Introduction: HER2 overexpression is observed on CTCs in advanced BC (ABC), but their significance is not known. We aimed to describe clinical, pathologic, and molecular associations with HER2 overexpression on CTCs in ABC patients (pts).
Methods: We conducted a retrospective analysis of data from ABC pts treated at Thomas Jefferson University and Northwestern University who had evaluation of CTCs and circulating tumor DNA (ctDNA). CTCs were enumerated with the CellSearch immunomagnetic kit (Menarini Silicon Biosystems), HER2 expression on CTCs was evaluated using the CellSearch CXC Kit, and ctDNA was analyzed using the Guardant360 NGS assay (Guardant Health). Associations with the presence of HER2+ CTCs were explored through univariate and multivariate logistic regression. Kruskal-Wallis testing evaluating HER2+ CTCs as a continuous variable was also conducted to confirm consistency of findings. Time to development of HER2+ CTCs was evaluated using Cox proportional hazards regression analysis.
Results: Baseline CTCs were evaluated in 209 pts (10% stage III, 90% stage IV) of whom 41% had no detectable CTCs, 23% had 1-4 CTCs, and 36% had >5 CTCs (stage IV aggressive). Twelve percent had CTC clusters. At least 1 HER2+ CTC was seen in 33% of pts at baseline draw. Of 39 patients with HER2+ BC, only 18% had HER2+ CTCs. Of patients with HER2+ CTCs, 55% had hormone receptor positive BC, 28% had triple negative BC, and 18% had HER2+ BC. On univariate logistic analysis, BC subtype or HER2 status was not associated with the presence of HER2+ CTCs. IBC pts represented 52% of pts and were less likely to have HER2+ CTCs (OR 0.40 95% CI 0.19-0.84). Bone metastases were associated with an increased likelihood of HER2+ CTCs (OR 2.46, 95% CI 1.12-5.38); however, other sites of metastases and number of metastatic sites were not correlated with HER2+ CTCs. Aggressive disease features including >5 CTCs and presence of CTC clusters were strongly associated with HER2+ CTCs (OR 15.72, 95% CI 6.89-35.8 and 8.97, 95% CI 3.23-24.89, respectively). Of 168 pts with ctDNA analysis, ERRB2 aberrations were seen in 22% of pts and were significantly associated with HER2+ CTCs (OR of 3.74, 95% CI 1.45-9.63). On multivariate analysis, the associations with >5 CTCs and ERBB2 alterations in ctDNA remained statistically significant. The associations of HER2+ CTCs with bone disease, >5 CTCs, CTC clusters, and ERBB2 alterations in ctDNA, and the inverse relationship with IBC were consistent when HER2+ CTCs were evaluated as a continuous variable with Kruskal-Wallis testing. Among pts without HER2+ CTCs at baseline, the time to detection of HER2+ CTCs correlated with the presence of bone metastases (HR 3.40, 95% CI 1.14-10.19), >5 CTCs (3.77, 95% CI 1.33-10.70), and visceral disease (HR 3.00, 95% CI 1.07-8.44).

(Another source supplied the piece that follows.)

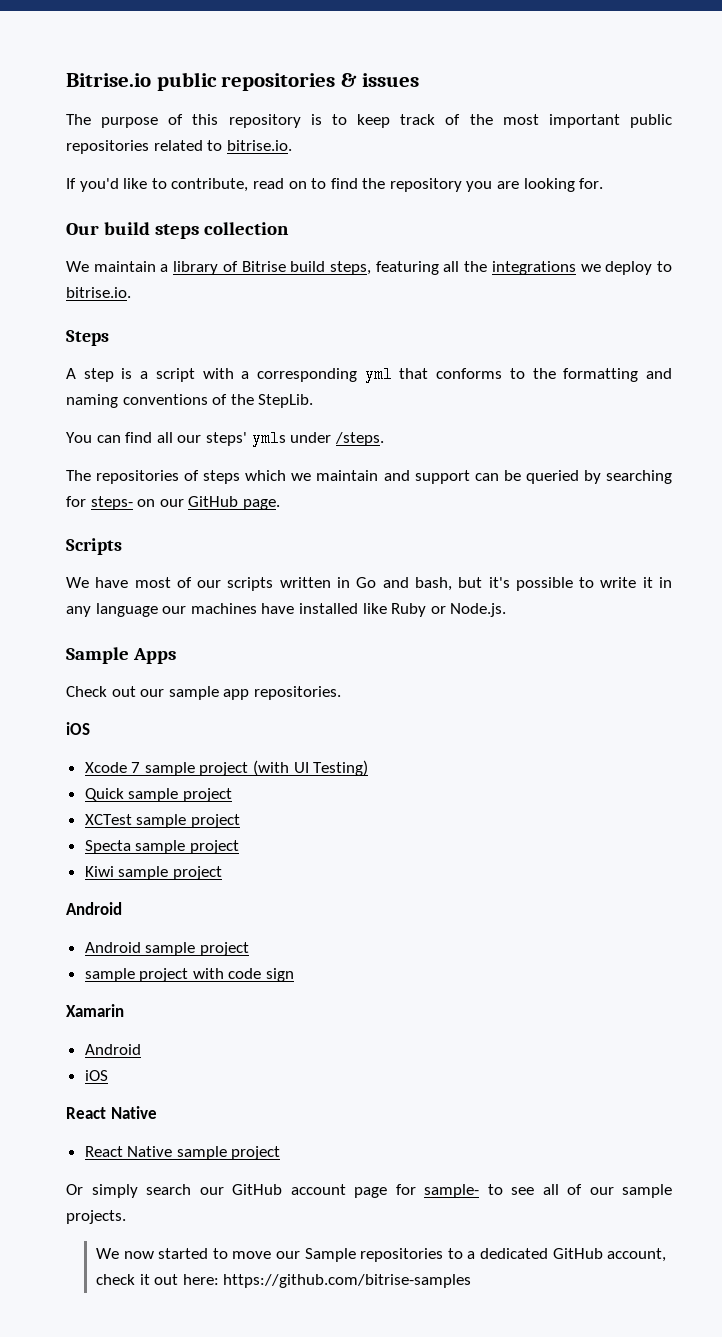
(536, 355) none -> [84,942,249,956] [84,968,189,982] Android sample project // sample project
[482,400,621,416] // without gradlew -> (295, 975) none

Conclusions: HER2+ CTCs are common in ABC, independent of HER2 status of the tumor, and, in fact, common in the luminal BC. HER2+ CTCs were also strongly associated with CTC characteristics of aggressive disease with poor survival (CTCs clusters and >5 CTCs) and ERBB2 aberrations in ctDNA. Further studies will be investigating the role of HER2+ CTCs in endocrine resistance and the potential of anti-HER2 therapy in this unique CTC-defined setting.
Citation Format: Shah AN, Gerratana L, Davis AA, Zhang Q, Zhang Y, Rossi G, Wang C, Strickland K, Yang H, Flaum L, Abu-Khalaf M, Behdad A, Ye Z, Platanias L, Gradishar WJ, Cristofanilli M. HER2-positive circulating tumor cells (CTCs) in advanced breast cancer (BC): A feature independent of BC subtype [abstract]. In: Proceedings of the 2018 San Antonio Breast Cancer Symposium; 2018 Dec 4-8; San Antonio, TX. Philadelphia (PA): AACR; Cancer Res 2019;79(4 Suppl):Abstract nr P3-01-19.